Saved data entries:
═══

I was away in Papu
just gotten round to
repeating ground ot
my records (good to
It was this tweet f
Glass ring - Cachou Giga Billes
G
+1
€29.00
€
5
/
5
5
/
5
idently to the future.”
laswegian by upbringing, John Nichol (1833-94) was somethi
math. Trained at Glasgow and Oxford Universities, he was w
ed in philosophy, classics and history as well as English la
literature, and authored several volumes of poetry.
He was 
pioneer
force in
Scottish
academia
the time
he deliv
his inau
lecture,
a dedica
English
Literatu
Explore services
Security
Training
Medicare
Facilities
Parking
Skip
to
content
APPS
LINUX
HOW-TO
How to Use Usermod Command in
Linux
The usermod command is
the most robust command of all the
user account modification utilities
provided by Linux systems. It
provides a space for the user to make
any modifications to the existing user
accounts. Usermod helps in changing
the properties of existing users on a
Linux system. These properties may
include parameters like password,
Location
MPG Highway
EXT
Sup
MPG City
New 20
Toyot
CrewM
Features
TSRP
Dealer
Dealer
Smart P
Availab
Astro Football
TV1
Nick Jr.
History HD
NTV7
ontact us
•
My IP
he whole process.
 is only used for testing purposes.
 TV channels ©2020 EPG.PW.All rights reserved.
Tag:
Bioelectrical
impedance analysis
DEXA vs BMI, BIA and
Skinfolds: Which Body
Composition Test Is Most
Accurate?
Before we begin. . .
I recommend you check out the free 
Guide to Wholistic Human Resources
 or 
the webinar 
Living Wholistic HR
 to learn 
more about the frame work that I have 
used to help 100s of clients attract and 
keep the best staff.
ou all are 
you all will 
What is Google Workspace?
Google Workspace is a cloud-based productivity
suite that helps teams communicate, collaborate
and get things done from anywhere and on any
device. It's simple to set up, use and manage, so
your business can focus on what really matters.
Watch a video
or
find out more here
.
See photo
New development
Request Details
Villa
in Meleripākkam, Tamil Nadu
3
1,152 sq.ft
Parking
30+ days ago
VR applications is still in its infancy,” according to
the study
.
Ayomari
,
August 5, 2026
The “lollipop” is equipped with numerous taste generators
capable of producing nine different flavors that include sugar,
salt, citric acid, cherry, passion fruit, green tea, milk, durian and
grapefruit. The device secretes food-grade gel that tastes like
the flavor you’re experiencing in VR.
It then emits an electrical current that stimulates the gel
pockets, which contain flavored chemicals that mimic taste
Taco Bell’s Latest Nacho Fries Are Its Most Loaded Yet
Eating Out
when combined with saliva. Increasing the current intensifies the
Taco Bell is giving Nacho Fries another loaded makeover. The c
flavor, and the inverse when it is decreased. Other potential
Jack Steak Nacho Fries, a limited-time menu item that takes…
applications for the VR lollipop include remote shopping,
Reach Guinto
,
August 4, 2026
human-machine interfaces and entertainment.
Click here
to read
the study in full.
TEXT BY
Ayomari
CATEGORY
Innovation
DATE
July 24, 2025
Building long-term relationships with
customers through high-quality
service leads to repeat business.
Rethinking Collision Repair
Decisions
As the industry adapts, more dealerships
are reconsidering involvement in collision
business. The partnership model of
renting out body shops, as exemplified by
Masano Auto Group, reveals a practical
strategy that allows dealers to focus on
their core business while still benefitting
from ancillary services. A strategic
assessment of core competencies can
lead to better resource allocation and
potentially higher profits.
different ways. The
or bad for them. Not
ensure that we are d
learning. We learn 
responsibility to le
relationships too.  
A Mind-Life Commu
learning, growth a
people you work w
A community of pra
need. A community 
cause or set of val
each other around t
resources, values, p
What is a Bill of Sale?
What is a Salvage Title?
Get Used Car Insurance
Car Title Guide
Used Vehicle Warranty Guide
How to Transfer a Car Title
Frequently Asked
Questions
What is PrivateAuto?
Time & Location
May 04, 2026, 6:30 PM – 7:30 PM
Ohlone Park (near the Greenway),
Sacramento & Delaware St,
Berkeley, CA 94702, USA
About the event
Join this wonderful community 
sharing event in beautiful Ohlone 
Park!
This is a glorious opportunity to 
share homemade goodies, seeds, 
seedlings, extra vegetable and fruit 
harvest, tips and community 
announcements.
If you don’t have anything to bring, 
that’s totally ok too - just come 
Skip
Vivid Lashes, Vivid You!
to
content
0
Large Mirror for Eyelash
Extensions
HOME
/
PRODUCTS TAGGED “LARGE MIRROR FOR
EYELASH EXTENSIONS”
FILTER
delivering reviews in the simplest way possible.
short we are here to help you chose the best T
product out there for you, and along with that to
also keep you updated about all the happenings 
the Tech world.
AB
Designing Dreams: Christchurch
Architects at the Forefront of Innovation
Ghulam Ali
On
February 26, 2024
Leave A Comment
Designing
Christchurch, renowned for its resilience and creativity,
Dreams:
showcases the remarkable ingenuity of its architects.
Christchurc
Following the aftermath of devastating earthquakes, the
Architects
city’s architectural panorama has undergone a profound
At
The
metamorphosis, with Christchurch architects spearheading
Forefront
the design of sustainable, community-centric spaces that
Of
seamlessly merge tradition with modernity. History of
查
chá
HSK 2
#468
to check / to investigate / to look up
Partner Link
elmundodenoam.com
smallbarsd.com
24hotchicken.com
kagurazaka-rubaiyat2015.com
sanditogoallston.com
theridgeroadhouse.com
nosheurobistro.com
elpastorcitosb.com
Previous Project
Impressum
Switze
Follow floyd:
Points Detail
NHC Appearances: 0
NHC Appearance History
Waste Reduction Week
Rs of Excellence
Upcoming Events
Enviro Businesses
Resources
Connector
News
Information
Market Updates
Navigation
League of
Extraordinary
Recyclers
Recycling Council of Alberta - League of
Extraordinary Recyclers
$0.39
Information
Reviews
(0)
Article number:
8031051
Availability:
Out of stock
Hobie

═══

[Task statement] Output every record without changing any wording.

[Solution]
I was away in Papu
just gotten round to
repeating ground ot
my records (good to
It was this tweet f
Glass ring - Cachou Giga Billes
G
+1
€29.00
€
5
/
5
5
/
5
idently to the future.”
laswegian by upbringing, John Nichol (1833-94) was somethi
math. Trained at Glasgow and Oxford Universities, he was w
ed in philosophy, classics and history as well as English la
literature, and authored several volumes of poetry.
He was 
pioneer
force in
Scottish
academia
the time
he deliv
his inau
lecture,
a dedica
English
Literatu
Explore services
Security
Training
Medicare
Facilities
Parking
Skip
to
content
APPS
LINUX
HOW-TO
How to Use Usermod Command in
Linux
The usermod command is
the most robust command of all the
user account modification utilities
provided by Linux systems. It
provides a space for the user to make
any modifications to the existing user
accounts. Usermod helps in changing
the properties of existing users on a
Linux system. These properties may
include parameters like password,
Location
MPG Highway
EXT
Sup
MPG City
New 20
Toyot
CrewM
Features
TSRP
Dealer
Dealer
Smart P
Availab
Astro Football
TV1
Nick Jr.
History HD
NTV7
ontact us
•
My IP
he whole process.
 is only used for testing purposes.
 TV channels ©2020 EPG.PW.All rights reserved.
Tag:
Bioelectrical
impedance analysis
DEXA vs BMI, BIA and
Skinfolds: Which Body
Composition Test Is Most
Accurate?
Before we begin. . .
I recommend you check out the free 
Guide to Wholistic Human Resources
 or 
the webinar 
Living Wholistic HR
 to learn 
more about the frame work that I have 
used to help 100s of clients attract and 
keep the best staff.
ou all are 
you all will 
What is Google Workspace?
Google Workspace is a cloud-based productivity
suite that helps teams communicate, collaborate
and get things done from anywhere and on any
device. It's simple to set up, use and manage, so
your business can focus on what really matters.
Watch a video
or
find out more here
.
See photo
New development
Request Details
Villa
in Meleripākkam, Tamil Nadu
3
1,152 sq.ft
Parking
30+ days ago
VR applications is still in its infancy,” according to
the study
.
Ayomari
,
August 5, 2026
The “lollipop” is equipped with numerous taste generators
capable of producing nine different flavors that include sugar,
salt, citric acid, cherry, passion fruit, green tea, milk, durian and
grapefruit. The device secretes food-grade gel that tastes like
the flavor you’re experiencing in VR.
It then emits an electrical current that stimulates the gel
pockets, which contain flavored chemicals that mimic taste
Taco Bell’s Latest Nacho Fries Are Its Most Loaded Yet
Eating Out
when combined with saliva. Increasing the current intensifies the
Taco Bell is giving Nacho Fries another loaded makeover. The c
flavor, and the inverse when it is decreased. Other potential
Jack Steak Nacho Fries, a limited-time menu item that takes…
applications for the VR lollipop include remote shopping,
Reach Guinto
,
August 4, 2026
human-machine interfaces and entertainment.
Click here
to read
the study in full.
TEXT BY
Ayomari
CATEGORY
Innovation
DATE
July 24, 2025
Building long-term relationships with
customers through high-quality
service leads to repeat business.
Rethinking Collision Repair
Decisions
As the industry adapts, more dealerships
are reconsidering involvement in collision
business. The partnership model of
renting out body shops, as exemplified by
Masano Auto Group, reveals a practical
strategy that allows dealers to focus on
their core business while still benefitting
from ancillary services. A strategic
assessment of core competencies can
lead to better resource allocation and
potentially higher profits.
different ways. The
or bad for them. Not
ensure that we are d
learning. We learn 
responsibility to le
relationships too.  
A Mind-Life Commu
learning, growth a
people you work w
A community of pra
need. A community 
cause or set of val
each other around t
resources, values, p
What is a Bill of Sale?
What is a Salvage Title?
Get Used Car Insurance
Car Title Guide
Used Vehicle Warranty Guide
How to Transfer a Car Title
Frequently Asked
Questions
What is PrivateAuto?
Time & Location
May 04, 2026, 6:30 PM – 7:30 PM
Ohlone Park (near the Greenway),
Sacramento & Delaware St,
Berkeley, CA 94702, USA
About the event
Join this wonderful community 
sharing event in beautiful Ohlone 
Park!
This is a glorious opportunity to 
share homemade goodies, seeds, 
seedlings, extra vegetable and fruit 
harvest, tips and community 
announcements.
If you don’t have anything to bring, 
that’s totally ok too - just come 
Skip
Vivid Lashes, Vivid You!
to
content
0
Large Mirror for Eyelash
Extensions
HOME
/
PRODUCTS TAGGED “LARGE MIRROR FOR
EYELASH EXTENSIONS”
FILTER
delivering reviews in the simplest way possible.
short we are here to help you chose the best T
product out there for you, and along with that to
also keep you updated about all the happenings 
the Tech world.
AB
Designing Dreams: Christchurch
Architects at the Forefront of Innovation
Ghulam Ali
On
February 26, 2024
Leave A Comment
Designing
Christchurch, renowned for its resilience and creativity,
Dreams:
showcases the remarkable ingenuity of its architects.
Christchurc
Following the aftermath of devastating earthquakes, the
Architects
city’s architectural panorama has undergone a profound
At
The
metamorphosis, with Christchurch architects spearheading
Forefront
the design of sustainable, community-centric spaces that
Of
seamlessly merge tradition with modernity. History of
查
chá
HSK 2
#468
to check / to investigate / to look up
Partner Link
elmundodenoam.com
smallbarsd.com
24hotchicken.com
kagurazaka-rubaiyat2015.com
sanditogoallston.com
theridgeroadhouse.com
nosheurobistro.com
elpastorcitosb.com
Previous Project
Impressum
Switze
Follow floyd:
Points Detail
NHC Appearances: 0
NHC Appearance History
Waste Reduction Week
Rs of Excellence
Upcoming Events
Enviro Businesses
Resources
Connector
News
Information
Market Updates
Navigation
League of
Extraordinary
Recyclers
Recycling Council of Alberta - League of
Extraordinary Recyclers
$0.39
Information
Reviews
(0)
Article number:
8031051
Availability:
Out of stock
Hobie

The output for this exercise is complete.